What is my advice for your upcoming layoffs?

Be better. Treat people like humans. I mean treat people like humans you will once again in the future want to have a positive lastly relationship with!

The US has Relatively Low Rates of Hiring Discrimination. But you don’t believe it!

Do we have hiring issues in the US? Yes. Are many of those issues really bad? Yes. Is the US worse than most other countries? Hmmm…

There was a meta-field study done with over 200,000 job applicants (that’s a massive data sample) in 9 counties in Europe and North America. The study found there is hiring discrimination in every country, but some countries are worse than others:

What did the study find?

– The USA has one of the lower rates of discrimination while France and perhaps also Sweden have very high levels.

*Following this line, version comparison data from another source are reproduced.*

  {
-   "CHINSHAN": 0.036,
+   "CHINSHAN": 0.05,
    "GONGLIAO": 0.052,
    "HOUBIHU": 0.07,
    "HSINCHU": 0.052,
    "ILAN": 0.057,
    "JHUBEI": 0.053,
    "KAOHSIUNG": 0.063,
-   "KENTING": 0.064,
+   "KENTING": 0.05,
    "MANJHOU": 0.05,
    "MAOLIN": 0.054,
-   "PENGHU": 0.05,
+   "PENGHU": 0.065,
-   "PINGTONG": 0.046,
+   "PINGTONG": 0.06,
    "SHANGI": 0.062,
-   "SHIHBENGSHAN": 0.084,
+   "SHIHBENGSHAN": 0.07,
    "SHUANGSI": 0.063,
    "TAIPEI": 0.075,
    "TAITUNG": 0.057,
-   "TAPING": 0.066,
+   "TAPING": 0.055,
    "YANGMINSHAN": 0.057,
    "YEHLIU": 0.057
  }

– If you travel the world, the findings are very surprising. If you have just sat your butt in the US, this is hard for you to comprehend with the US’s history of slavery, and you probably find this surprising. Turns out, many other parts of the world still act like discrimination isn’t happening and ignore they have a problem.

– Capitalism, in fact, is likely to predict less discrimination in hiring. Again, competitive hiring practices actually help decrease discrimination in the labor market.

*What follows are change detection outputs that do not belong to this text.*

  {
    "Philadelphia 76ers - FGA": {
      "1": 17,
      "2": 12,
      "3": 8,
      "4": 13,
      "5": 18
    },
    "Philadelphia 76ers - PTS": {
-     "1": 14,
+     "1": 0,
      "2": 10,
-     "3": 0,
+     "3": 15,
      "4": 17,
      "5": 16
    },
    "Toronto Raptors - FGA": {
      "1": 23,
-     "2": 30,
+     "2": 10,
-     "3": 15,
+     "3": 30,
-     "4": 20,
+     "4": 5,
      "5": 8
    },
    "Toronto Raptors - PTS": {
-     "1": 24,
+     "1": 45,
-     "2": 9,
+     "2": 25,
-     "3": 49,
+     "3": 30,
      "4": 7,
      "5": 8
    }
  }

The authors of this study are Lincoln Quillian, Anthony Heath, Devah Pager, Arnfinn H. Midtbøen, Fenella Fleischmann, and Ole Hexel. A very diverse group of academics from some of the top educational institutions in the world. Here is what they had to say about the study:

“National histories of slavery and colonialism are neither necessary nor sufficient conditions for a country to have relatively high levels of labor market discrimination. Some countries with colonial pasts demonstrate high rates of hiring discrimination, but several countries without extensive colonial pasts (outside Europe), such as Sweden, demonstrate similar levels. Likewise, the lower rates of discrimination against minorities in the United States than we find for many European countries seem contrary to expectations that emphasize the primacy of connection to slavery in shaping the contemporary level of national discrimination. These results do not suggest that slavery and colonialism do not matter for levels of discrimination, rather they indicate that they matter in more complex ways than suggested by theories that posit simple, direct influences of the past on current discrimination.”

And

“Low discrimination in Germany could be a result of distinctive hiring practices in Germany: Employees typically submit far more extensive background information at initial application than in most other countries—including, for instance, high school transcripts and reports from apprenticeships (Weichselbaumer 2016). This may reduce the tendency of employers to assume lower skills and qualifications among nonwhite applicants, which is one potential source of discrimination. If so, this suggests the importance of high levels of individual information about applicants as a method to mitigate discrimination (c.f., Wozniac 2015; Auspurg et al. 2018).”

So, France and Sweden are the most Discriminatory Countries in HIring?!

Well, not exactly. They are the most of this study of nine countries.

I would bet you would see higher rates of hiring discrimination in places like Japan, China, South Africa, etc. Why? How many non-Japanese do you see on the Japanese national team? How many non-Chinese? One non-Chinese, an American snowboarder, was in the winter Olympics, and that was the first one in their history. Now take a look at the US and the other European countries. All of them have multiple people from other countries on their national teams. Is that hiring? Nope, but it shows a willingness to welcome and evolve people from other countries in a very transparent way.

Just because other similar Capitalist countries tend to be more discriminatory in their hiring practices than the US also doesn’t make us better. There are still massive improvements that need to be made. I point all of this out because you will never see this type of study highlighted by the mainstream media most HR and TA leaders and pros read. This won’t be on CNN and Forbes. We love to act like every other country is so much better. They aren’t, and we aren’t. We are all struggling with getting better and closer to the same than most of us realize.